Traffic in parallel
In my last entry, I gave a vehicles-driving-in-a-city analogy for network traffic.
Let’s tie that analogy back to HPC and MPI.
The “managed chaos” of tribillions of individual point-to-point network flows generally works because each vehicle follows a common set of basic driving rules.
By its very nature, it is very difficult to make specific predictions about the behavior of this traffic. Similarly, it can be difficult to optimize this traffic — minimize congestion and accidents, maximize flow rates and throughput, etc.
Sure, chaos theory and complicated mathematical models can make some general predictions about group behavior. But making specific behavior about any individual packet can be quite difficult.
But when you look down at that city and observe all the traffic flowing around, there’s a few cases where there’s less chaos then you might initially assume.
1. Switches and routers effect policy that regulate traffic. In a managed network, certain types of traffic are made to behave a specific way. VLANs, for example, regulate and separate traffic into distinct sources and destinations. They only allow crossing to a different VLAN at specific, well-defined points.
In the city traffic analogy, think of VLANs as different modes of transportation; say, trains and cars. They have different traffic paths, and passengers can only transfer between them at specific, well-defined points.
Quality of service policies can be applied to traffic, too. Consider that trains and cars move at different speeds and may not even be affected by each other. As another example: motorcycles tend to go between other types of vehicles, and can even move up to the front of the line at stoplights.

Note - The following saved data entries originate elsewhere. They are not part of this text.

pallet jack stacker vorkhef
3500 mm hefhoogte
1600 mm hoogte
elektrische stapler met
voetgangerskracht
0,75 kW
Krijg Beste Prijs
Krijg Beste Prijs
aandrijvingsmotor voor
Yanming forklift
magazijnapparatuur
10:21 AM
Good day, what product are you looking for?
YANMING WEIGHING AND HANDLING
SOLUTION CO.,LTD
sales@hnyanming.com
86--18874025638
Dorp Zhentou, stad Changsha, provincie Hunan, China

2. Long-standing traffic patterns. Let’s say you’re downloading a very large file. This is obviously not just one giant network packet; it’s an ordered flow of packets from a specific source to a specific destination. In the city traffic analogy, think of it as a convoy of vehicles.
By observing the entire convoy, you can make some predictions about the behavior of the individual vehicles in it. You can know that they’ll turn left at this particular intersection. You can know that they’ll all be carrying payloads of (roughly) size X. You can know exactly where they’re going.
When switches and routers see convoys like that, they can effect policy decisions to optimize both this individual convoy and the other traffic flowing both around and through it.
3. HPC/MPI traffic has distributed structure. MPI traffic tends to generate similar convoys between multiple source/destination pairs that tend to overlap in time.
Consider when your application calls MPI_BCAST on a large message. For simplicity, let’s say that your MPI implementation picks some kind of tree-based distribution algorithm to effect this broadcast.
First, it will start a convoy from the tree root to the root’s first child. Then it will start another convoy from the root to its second child. And so on.
Shortly thereafter, the first child will start its own convoys to its children. Similarly, the root’s second child will start its own convoys. And so on.
Remember: this is a broadcast of a large message. So it’s quite possible that the convoys will be quite long — the root may still be sending out individual convoy vehicles while its descendants are sending out individual convoy vehicles.
As a direct consequence, this MPI traffic is highly structured for a lengthy amount of time.
Not only can individual switches and routers detect this kind of behavior and optimize for it, MPI implementations themselves can choose to make good decisions about this long-lasting traffic pattern. For example, MPI may exploit the particular topology of the network on which it is operating by choosing an algorithm that causes no congestion between the traffic in the broadcast.
Here’s where MPI is different than the union of kazillions of individual point-to-point streams: all the participants in the broadcast can collectively — yet in a distributed fashion — choose the routes that their convoys will take in a manner that will not cause traffic jams. In short: they can choose different roads for each individual convoy route (or perhaps choose roads that have large enough capacity to handle multiple convoys simultaneously).
Indeed, this effect has driven a lot of network design for HPC systems over the last several decades.
Pretty cool, right?
Sidenote: The managed chaos of MPI traffic is one of the reasons I chose the city-traffic-at-night graphic logo for this blog.